Thank you for another excellent post on Chicago area plants and natural areas. Of course, as one of the subjects of your article, I might be a little biased. As to the answer to your question (Leave Nature Alone?), I believe that the level of environmental degradation is such that leaving nature alone is no longer an option.

Anonymous said...

That's a wonderful outcome Steve. I marvel at your patience and persistence. Had you given up after just (!) 21 years, the world would have been worse off. Thanks for another great example of a fantastic restoration process, best wishes Ian

Stephen Packard said...

What a pleasure! A comment by Ian Lunt. For anyone who hasn't seen it, Ian's blog provides a peek into Australian savanna restoration - http://ianluntresearch.wordpress.com/. Fine graphics support fun and wise writing. When Bernie Buchholz of Nachusa introduced me to Ian's blog, I quickly deleted most of my dull earlier efforts and tried to do better.

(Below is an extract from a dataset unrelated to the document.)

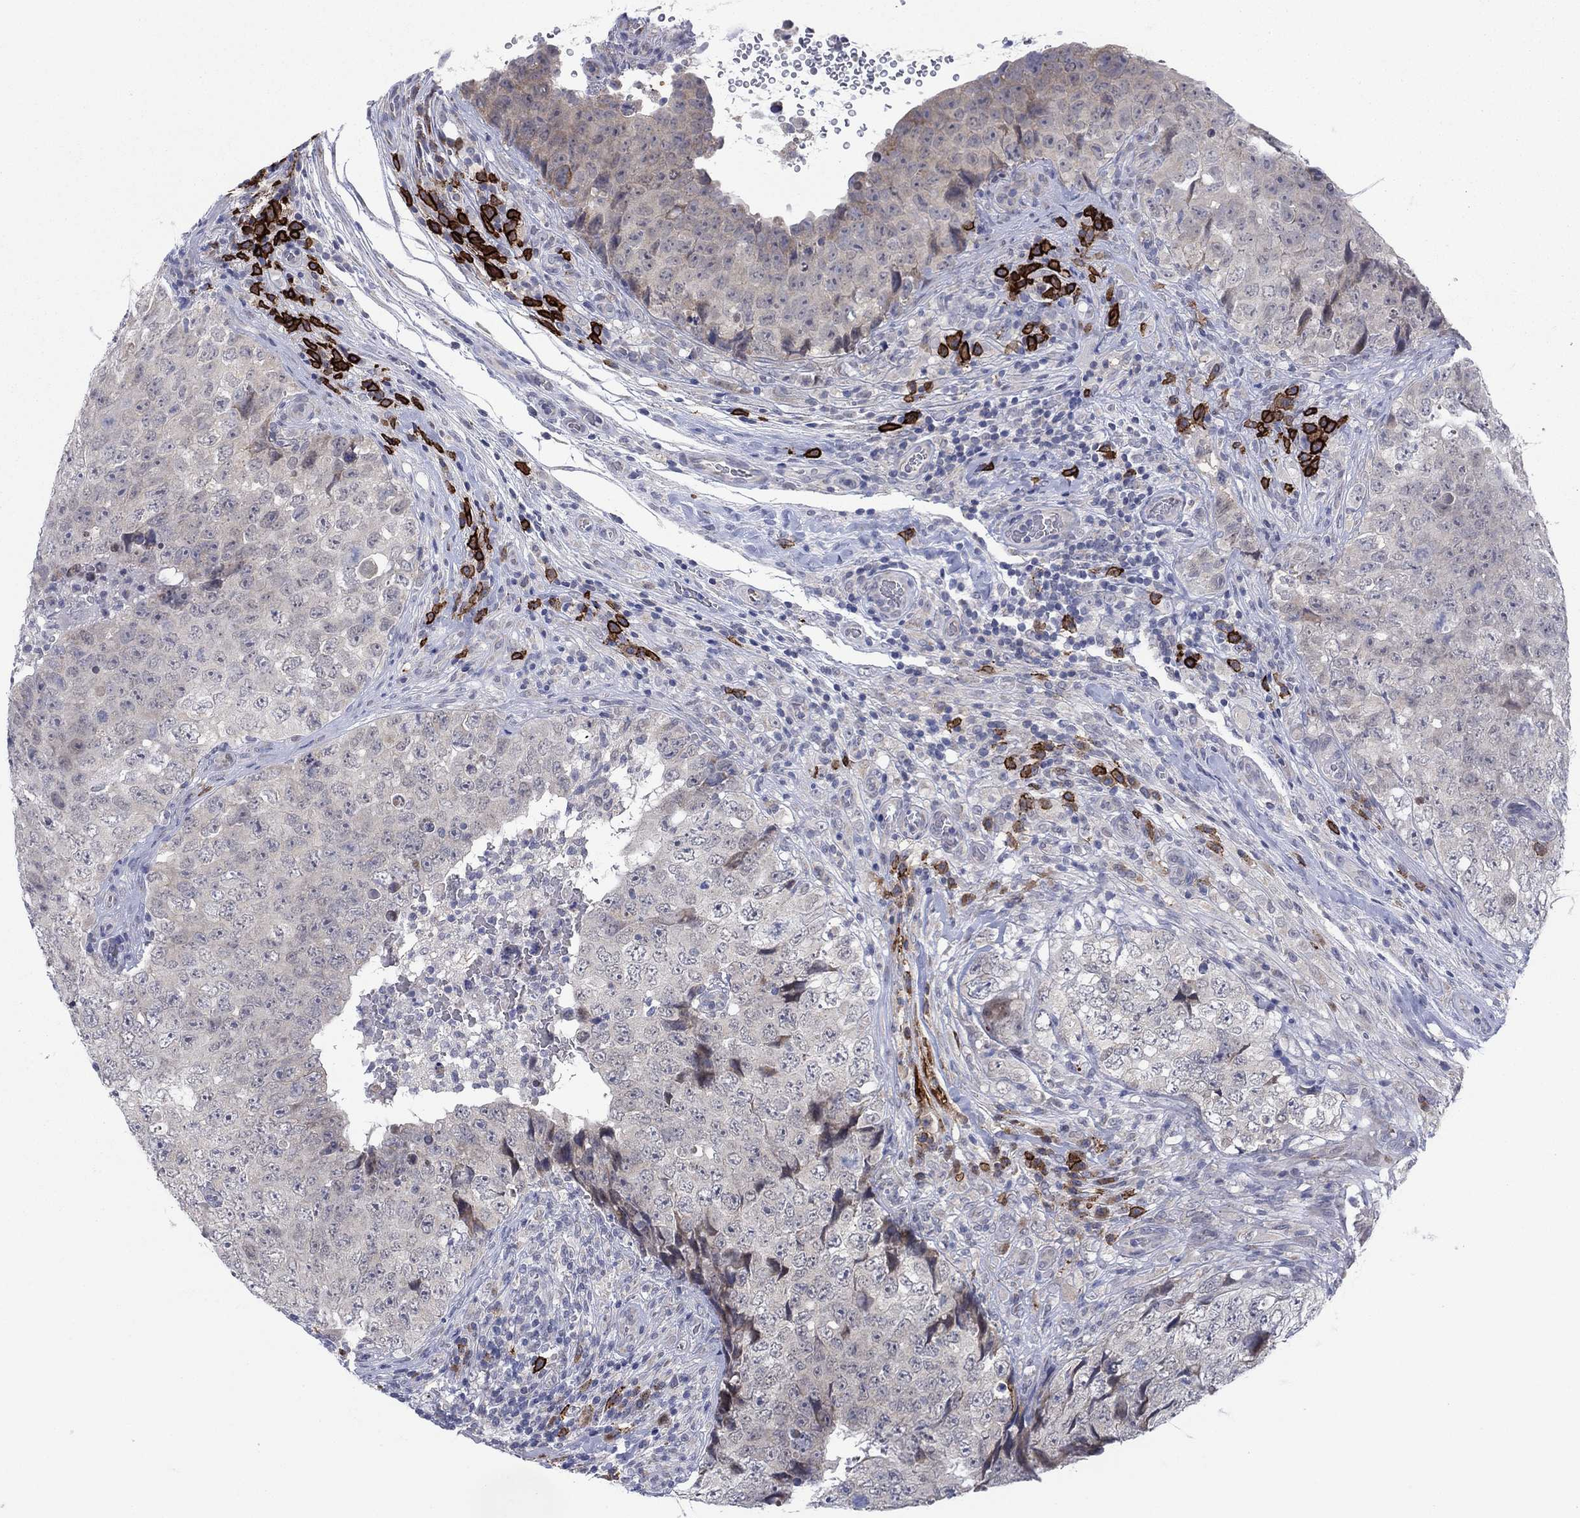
{"staining": {"intensity": "negative", "quantity": "none", "location": "none"}, "tissue": "testis cancer", "cell_type": "Tumor cells", "image_type": "cancer", "snomed": [{"axis": "morphology", "description": "Seminoma, NOS"}, {"axis": "topography", "description": "Testis"}], "caption": "Histopathology image shows no protein expression in tumor cells of testis cancer (seminoma) tissue. (DAB (3,3'-diaminobenzidine) immunohistochemistry with hematoxylin counter stain).", "gene": "SDC1", "patient": {"sex": "male", "age": 34}}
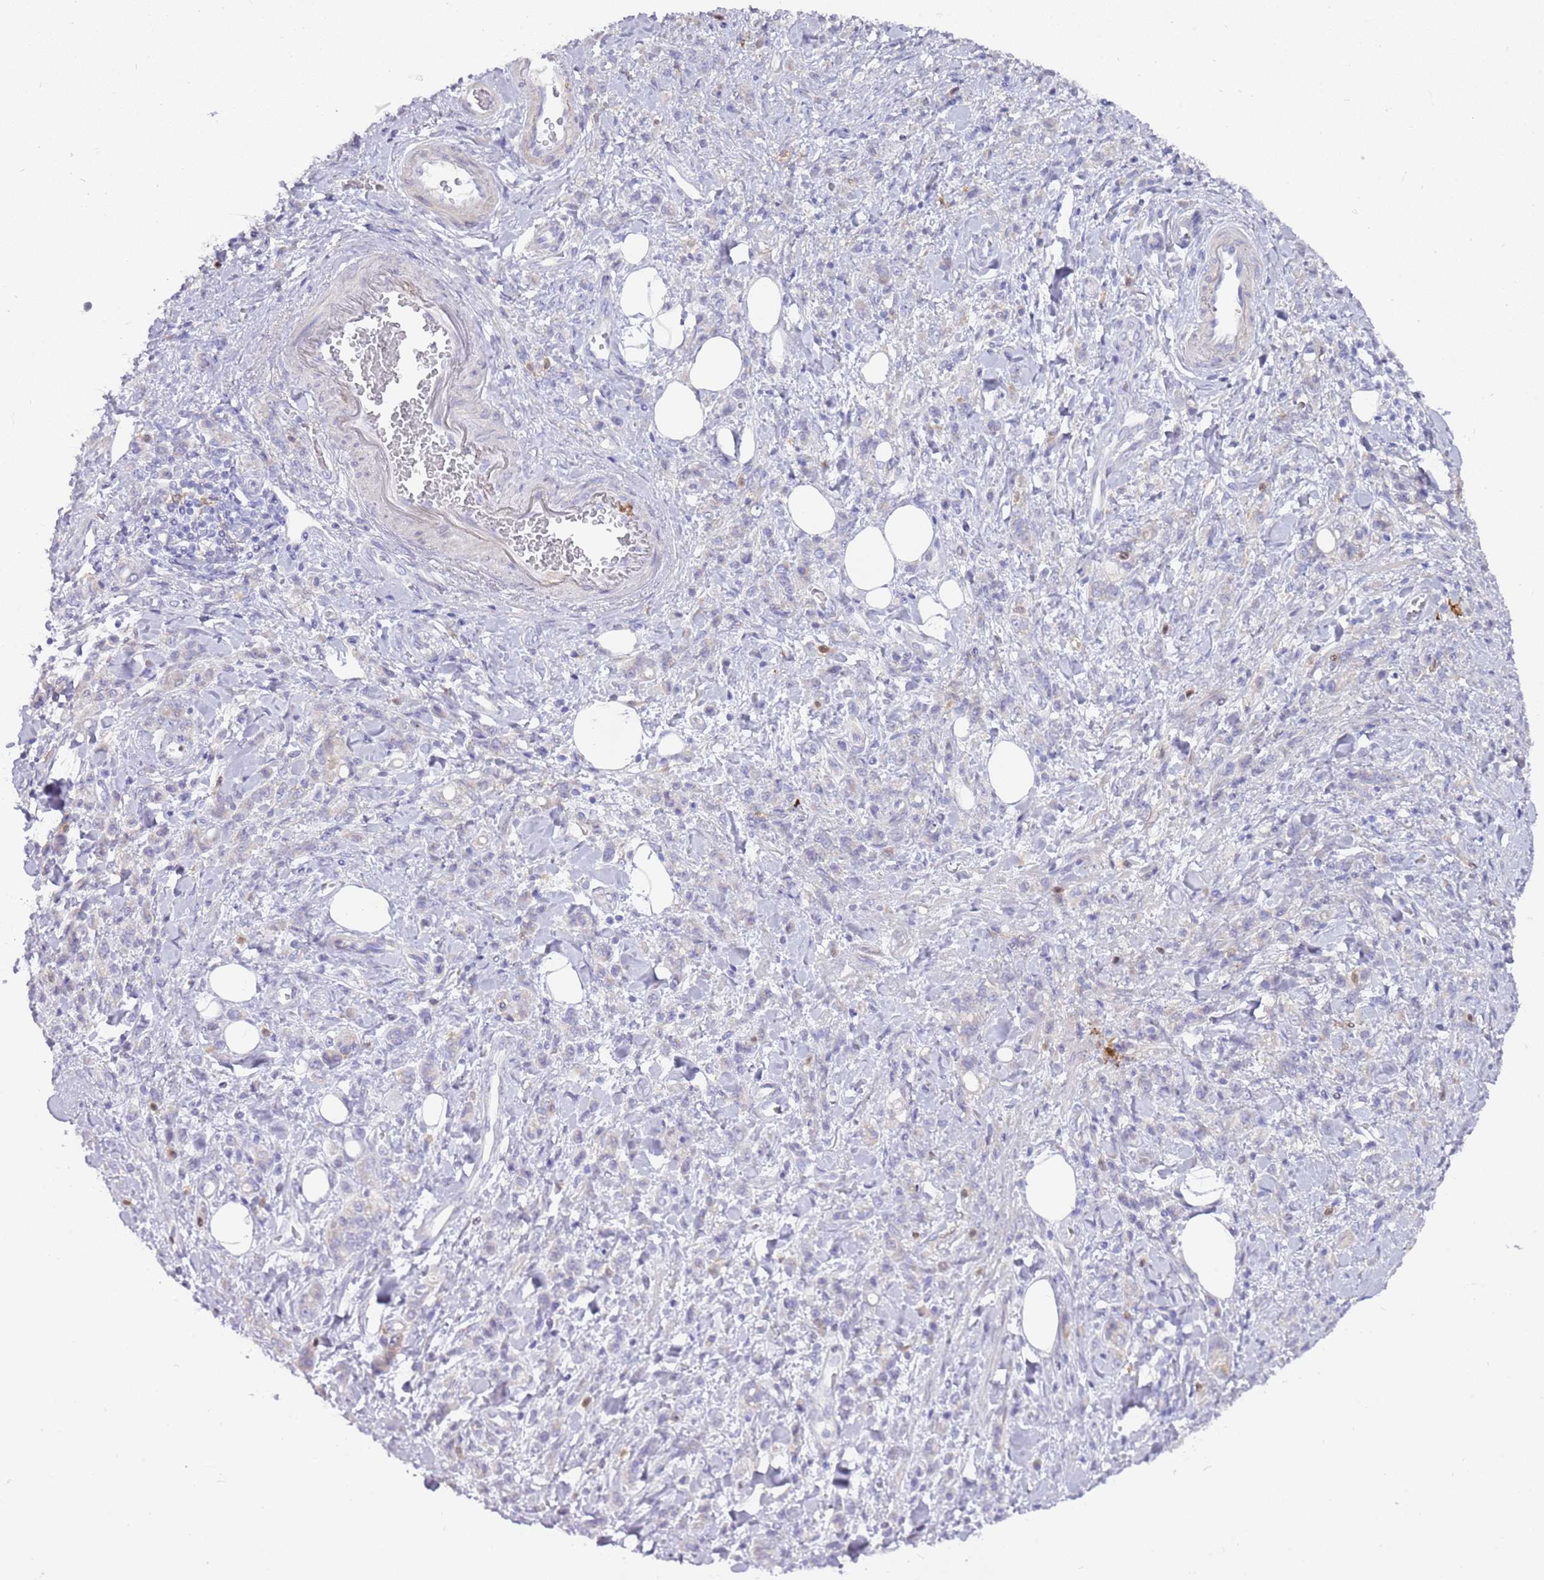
{"staining": {"intensity": "negative", "quantity": "none", "location": "none"}, "tissue": "stomach cancer", "cell_type": "Tumor cells", "image_type": "cancer", "snomed": [{"axis": "morphology", "description": "Adenocarcinoma, NOS"}, {"axis": "topography", "description": "Stomach"}], "caption": "High magnification brightfield microscopy of stomach adenocarcinoma stained with DAB (3,3'-diaminobenzidine) (brown) and counterstained with hematoxylin (blue): tumor cells show no significant expression.", "gene": "DIPK1C", "patient": {"sex": "male", "age": 77}}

It's amazing to see parallels and differences between the North American and Australian grasslands.

Anonymous said...

Stephen, When is your little piece of paradise going to be designated a State Nature Preserve? It seems that with the current leadership of the FPDCC, conveying this designation on Somme Savannah would be prudent. Especially considering the population of the EPFO that now resides at this site.

James

Stephen Packard said...

James, thanks for the compliment. And, yes, permanent dedication as an Illinois Nature Preserve is something that's been discussed for many years and seems to be slowly moving forward. It's a good idea, but it deserves careful thought. This would be the first site where nature preserve dedication would be approved principally on the basis of the successful restoration of a badly damaged community.

Ryan said...

Has the orchid continued to thrive? I'm guessing so or you wouldn't have linked in your more recent post.

Has the burgeoning population of orchids attracted more hawk moths? There must have been a lot of them in a healthy prairie to sustain the orchids. I wonder what limits them now. Among the listed hosts are grapevines, which ought to be common enough. Could favored nighttime nectar sources be scarce?

Stephen Packard said...

Ryan, thanks for the question. Yes, the orchids continue to thrive at the Somme preserves - with one hundred to five hundred plants blooming annually. Yes, the natural pollinators (longer tongued hawk moths) are pollinating many of them these days. Some populations seem to be well pollinated by the hawk moths, some not. It would be great if someone studied them and determined why.

I hope to write a fuller update on this plant one of these days or years.